Certainly without fear of interruption by her husband. If he preferred to be elsewhere, in the company of others than herself? That had been their plan, had it not? She could hardly blame him for it. An evening of cards at an all-male club was hardly cause for jealousy on her part.
And if she was not mistaken, he was arriving home; through the open window she heard the sound of a carriage stopping in front of the house, and the faint sound of her husband’s voice as the footman greeted him at the front door. She glanced at the clock. Barely eleven.
She had not expected him so soon. It had been later than this when they’d returned to the house on the previous evening, and he’d proclaimed it early. Was tonight’s behaviour unusual?
Not that she should care. She hardly knew the man, and his schedule was his own affair.
But he had come home. Not to her, precisely. But he was home, all the same. Perhaps it would not be too forward to go downstairs in search of a cup of tea, and pass by the door to his study to see if he remained up. She got out of her chair, reached to tighten the belt of her dressing gown, and, without thinking, straightened her hair. Then she laughed at herself for the vanity of it.
With her hand on the doorknob, she stopped and listened. But, no. There was no need to seek him. He was climbing the stairs, for she could hear him on the landing, and then he was coming down the hall carpet toward his room. She waited for the sound of his bedroom door, opening and closing.
It did not come. He had walked past his room, for she had been unconsciously counting the steps and imagining him as he walked.
And then he stopped, just on the other side of her door.
She waited for the knock, but none came. Perhaps he would call out to her, to see if she was asleep, though he must know she was not, for the light of her lamp would be visible under the door.
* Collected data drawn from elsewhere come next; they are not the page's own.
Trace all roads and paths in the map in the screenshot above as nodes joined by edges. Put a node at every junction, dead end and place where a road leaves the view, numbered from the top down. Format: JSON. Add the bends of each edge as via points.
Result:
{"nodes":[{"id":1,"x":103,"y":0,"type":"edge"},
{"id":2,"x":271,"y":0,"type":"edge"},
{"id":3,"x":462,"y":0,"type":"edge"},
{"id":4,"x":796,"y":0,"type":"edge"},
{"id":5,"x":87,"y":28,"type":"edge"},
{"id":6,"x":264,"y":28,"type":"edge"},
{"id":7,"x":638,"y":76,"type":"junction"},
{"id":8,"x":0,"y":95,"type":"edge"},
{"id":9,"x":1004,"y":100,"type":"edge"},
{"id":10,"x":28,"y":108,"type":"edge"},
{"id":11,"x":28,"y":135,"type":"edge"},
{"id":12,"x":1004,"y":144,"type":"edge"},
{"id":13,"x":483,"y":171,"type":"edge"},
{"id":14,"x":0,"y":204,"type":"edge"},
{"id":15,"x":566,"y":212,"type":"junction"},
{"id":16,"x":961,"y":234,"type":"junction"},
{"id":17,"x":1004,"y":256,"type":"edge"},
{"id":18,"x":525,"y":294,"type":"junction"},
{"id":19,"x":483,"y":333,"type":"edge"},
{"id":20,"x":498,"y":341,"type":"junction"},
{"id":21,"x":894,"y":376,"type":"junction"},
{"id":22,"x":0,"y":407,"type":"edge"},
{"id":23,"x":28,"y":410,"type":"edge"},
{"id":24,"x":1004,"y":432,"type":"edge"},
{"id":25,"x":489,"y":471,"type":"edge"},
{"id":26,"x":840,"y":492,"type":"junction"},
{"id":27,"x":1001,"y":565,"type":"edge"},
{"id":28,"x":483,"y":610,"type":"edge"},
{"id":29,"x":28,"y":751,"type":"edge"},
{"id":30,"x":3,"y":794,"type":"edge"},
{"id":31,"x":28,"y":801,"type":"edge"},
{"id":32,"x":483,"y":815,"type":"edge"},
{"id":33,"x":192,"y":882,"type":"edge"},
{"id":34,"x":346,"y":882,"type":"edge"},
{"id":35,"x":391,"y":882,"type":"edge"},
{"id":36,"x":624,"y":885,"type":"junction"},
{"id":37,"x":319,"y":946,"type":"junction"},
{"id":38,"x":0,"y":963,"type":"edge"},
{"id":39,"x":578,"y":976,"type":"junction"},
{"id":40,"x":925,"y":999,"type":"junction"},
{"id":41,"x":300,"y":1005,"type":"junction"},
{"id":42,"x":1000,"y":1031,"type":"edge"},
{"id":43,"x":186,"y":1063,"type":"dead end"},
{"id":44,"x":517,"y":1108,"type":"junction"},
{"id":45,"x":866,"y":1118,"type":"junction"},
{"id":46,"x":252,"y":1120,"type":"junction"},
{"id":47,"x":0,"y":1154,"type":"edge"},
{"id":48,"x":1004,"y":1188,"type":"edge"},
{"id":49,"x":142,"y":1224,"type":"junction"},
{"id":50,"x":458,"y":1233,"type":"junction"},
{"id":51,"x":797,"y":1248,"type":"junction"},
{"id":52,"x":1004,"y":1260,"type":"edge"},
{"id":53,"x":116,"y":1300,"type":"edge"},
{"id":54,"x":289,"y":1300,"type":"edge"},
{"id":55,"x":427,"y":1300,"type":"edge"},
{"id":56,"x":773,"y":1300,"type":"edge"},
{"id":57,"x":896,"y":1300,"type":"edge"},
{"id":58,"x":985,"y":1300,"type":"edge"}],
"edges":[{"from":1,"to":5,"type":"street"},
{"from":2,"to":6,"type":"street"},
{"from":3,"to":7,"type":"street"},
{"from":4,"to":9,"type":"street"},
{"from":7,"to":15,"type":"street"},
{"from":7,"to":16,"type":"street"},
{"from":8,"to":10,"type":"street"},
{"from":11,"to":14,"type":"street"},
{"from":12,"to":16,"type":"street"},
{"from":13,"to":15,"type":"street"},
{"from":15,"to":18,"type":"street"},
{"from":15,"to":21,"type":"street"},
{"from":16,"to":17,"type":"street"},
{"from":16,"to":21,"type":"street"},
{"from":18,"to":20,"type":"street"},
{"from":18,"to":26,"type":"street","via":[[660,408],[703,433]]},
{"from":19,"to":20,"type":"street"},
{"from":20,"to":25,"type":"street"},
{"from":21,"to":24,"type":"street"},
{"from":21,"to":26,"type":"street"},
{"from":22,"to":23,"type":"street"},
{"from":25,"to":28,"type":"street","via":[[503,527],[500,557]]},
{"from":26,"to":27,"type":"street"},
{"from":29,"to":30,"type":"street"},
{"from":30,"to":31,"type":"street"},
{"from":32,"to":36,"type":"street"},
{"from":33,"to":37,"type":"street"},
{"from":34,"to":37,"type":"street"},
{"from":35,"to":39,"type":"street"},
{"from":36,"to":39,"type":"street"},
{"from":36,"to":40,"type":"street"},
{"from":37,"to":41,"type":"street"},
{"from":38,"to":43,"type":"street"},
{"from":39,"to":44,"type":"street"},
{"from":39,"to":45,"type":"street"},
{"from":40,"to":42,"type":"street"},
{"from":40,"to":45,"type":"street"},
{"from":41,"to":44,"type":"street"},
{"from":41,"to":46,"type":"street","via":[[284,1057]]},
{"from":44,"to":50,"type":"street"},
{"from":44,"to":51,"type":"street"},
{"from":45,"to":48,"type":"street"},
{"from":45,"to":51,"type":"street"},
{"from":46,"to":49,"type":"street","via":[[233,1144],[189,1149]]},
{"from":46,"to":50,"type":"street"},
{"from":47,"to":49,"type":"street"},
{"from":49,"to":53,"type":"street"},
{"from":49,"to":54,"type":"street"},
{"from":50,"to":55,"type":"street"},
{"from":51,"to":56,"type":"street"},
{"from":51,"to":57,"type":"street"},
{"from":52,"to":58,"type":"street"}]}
If she were a brave woman, she would simply open the door and go after the cup of tea she had been imagining. Then she could pretend to be surprised to see him, and inquire what it was that he wanted. She might even step into the hall, and collide with his body, allowing him to reach out a hand to steady her. Perhaps he would laugh, and she would neglect to step away, and she would know if he merely wished to continue their discussion, or if there was some other purpose for his visit.
But she was not a brave woman, and she was foolish to think such things, since they made no sense at all. There was a perfectly logical explanation for his being there, which he would no doubt tell her in the morning at breakfast. If she waited, she could save herself the embarrassment of making too big a thing out of something so small.
But all the same, she kissed the palm of her hand, and then silently pressed it to the panel of the door, holding it very near where the cheek of a tall man might be.
Then she heard his body shift, and his steps retreating down the hall, and the opening and closing of the bedroom door beside her own.